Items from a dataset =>
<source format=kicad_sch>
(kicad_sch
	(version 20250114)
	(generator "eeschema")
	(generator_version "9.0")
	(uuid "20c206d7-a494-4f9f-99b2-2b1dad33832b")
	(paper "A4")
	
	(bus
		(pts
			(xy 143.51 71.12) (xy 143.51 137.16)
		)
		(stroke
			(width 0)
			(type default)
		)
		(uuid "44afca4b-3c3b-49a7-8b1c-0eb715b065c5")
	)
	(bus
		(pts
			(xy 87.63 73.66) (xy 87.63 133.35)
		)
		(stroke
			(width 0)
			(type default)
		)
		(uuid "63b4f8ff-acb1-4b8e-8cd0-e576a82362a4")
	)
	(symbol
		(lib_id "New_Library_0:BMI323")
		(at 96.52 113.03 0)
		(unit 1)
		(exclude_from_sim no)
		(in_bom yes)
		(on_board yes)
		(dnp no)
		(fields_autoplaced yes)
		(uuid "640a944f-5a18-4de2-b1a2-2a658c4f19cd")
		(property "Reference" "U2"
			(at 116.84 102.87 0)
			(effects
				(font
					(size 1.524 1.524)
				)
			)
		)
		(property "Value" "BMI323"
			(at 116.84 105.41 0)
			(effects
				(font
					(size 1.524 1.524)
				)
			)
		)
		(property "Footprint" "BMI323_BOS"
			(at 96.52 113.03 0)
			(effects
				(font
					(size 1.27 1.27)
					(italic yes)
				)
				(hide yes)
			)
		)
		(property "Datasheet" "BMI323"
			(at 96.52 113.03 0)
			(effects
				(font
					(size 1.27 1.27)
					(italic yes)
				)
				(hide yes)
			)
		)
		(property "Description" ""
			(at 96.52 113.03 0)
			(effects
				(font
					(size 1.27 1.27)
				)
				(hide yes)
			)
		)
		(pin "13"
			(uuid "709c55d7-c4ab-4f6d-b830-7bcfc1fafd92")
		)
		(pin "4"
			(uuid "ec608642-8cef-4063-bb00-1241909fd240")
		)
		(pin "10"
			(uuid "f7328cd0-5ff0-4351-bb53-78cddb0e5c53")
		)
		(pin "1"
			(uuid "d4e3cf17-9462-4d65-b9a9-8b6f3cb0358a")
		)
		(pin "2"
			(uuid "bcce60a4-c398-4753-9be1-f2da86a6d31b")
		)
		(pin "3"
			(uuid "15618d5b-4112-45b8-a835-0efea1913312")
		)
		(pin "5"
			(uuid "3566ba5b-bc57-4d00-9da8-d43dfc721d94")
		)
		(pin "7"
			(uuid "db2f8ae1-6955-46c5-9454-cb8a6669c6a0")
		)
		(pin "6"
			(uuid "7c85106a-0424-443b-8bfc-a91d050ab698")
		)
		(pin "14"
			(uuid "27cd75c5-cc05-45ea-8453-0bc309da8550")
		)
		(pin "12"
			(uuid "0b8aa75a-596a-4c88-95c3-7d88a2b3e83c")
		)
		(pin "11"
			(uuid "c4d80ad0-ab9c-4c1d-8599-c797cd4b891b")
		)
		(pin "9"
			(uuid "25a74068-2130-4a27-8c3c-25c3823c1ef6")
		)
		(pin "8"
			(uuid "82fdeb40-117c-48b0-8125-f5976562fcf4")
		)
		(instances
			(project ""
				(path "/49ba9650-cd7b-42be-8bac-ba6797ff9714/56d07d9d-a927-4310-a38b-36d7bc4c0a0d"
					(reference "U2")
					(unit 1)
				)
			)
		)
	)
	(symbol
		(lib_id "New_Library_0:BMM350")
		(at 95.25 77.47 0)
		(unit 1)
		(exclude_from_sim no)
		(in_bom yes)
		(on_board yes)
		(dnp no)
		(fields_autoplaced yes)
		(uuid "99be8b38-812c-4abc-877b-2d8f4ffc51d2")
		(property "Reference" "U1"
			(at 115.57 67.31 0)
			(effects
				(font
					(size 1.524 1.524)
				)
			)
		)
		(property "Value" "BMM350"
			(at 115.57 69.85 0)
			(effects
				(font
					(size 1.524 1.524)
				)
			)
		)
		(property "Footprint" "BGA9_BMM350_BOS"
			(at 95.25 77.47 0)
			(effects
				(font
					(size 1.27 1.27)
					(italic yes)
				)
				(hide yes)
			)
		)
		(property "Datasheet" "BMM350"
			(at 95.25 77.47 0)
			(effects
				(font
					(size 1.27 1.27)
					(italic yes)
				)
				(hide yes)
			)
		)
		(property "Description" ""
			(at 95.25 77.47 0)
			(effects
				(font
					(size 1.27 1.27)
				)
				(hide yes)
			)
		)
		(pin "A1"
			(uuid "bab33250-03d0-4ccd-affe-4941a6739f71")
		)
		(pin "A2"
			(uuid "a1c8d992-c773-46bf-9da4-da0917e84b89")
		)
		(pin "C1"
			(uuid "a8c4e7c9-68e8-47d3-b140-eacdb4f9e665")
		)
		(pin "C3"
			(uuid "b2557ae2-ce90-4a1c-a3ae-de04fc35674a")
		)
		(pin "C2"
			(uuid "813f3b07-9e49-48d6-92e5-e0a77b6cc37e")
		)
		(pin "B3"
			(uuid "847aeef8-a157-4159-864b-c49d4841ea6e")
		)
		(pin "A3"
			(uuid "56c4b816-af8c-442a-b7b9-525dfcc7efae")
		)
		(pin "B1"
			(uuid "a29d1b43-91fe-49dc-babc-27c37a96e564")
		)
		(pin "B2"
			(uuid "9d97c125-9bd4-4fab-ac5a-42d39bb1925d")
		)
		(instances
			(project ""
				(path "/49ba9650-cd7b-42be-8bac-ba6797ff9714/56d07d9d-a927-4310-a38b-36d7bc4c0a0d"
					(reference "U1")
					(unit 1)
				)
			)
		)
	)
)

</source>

---

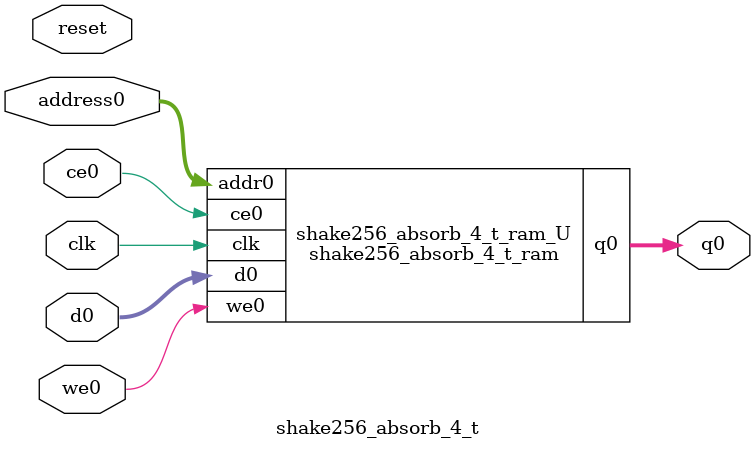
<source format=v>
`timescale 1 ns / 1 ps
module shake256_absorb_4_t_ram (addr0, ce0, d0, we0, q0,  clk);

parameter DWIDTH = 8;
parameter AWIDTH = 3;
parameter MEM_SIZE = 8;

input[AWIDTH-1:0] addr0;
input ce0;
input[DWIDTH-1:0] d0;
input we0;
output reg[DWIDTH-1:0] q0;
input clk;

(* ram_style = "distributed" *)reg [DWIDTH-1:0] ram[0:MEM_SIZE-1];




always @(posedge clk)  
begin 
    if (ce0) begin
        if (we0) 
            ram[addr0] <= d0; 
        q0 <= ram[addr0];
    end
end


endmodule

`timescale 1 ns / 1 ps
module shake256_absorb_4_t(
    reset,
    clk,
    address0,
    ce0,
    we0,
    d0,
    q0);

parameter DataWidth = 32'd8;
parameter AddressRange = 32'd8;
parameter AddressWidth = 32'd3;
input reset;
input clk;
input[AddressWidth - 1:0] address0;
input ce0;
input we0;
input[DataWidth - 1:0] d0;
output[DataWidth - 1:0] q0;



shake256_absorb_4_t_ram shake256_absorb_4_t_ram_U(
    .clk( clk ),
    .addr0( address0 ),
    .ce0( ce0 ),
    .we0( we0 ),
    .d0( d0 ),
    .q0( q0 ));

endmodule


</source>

==

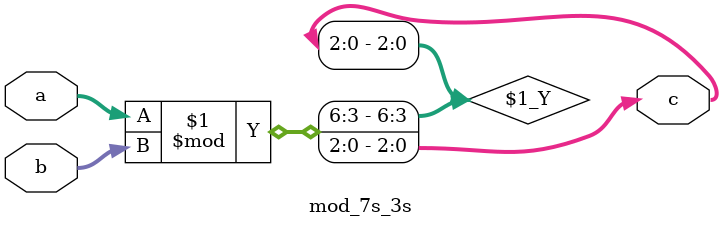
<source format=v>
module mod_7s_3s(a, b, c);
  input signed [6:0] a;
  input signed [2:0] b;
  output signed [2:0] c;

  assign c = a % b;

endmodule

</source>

Activity => Where a line above holds the string "output", copy that line.

Result of the exercise =>
output reg[DWIDTH-1:0] q0;
output[DataWidth - 1:0] q0;
  output signed [2:0] c;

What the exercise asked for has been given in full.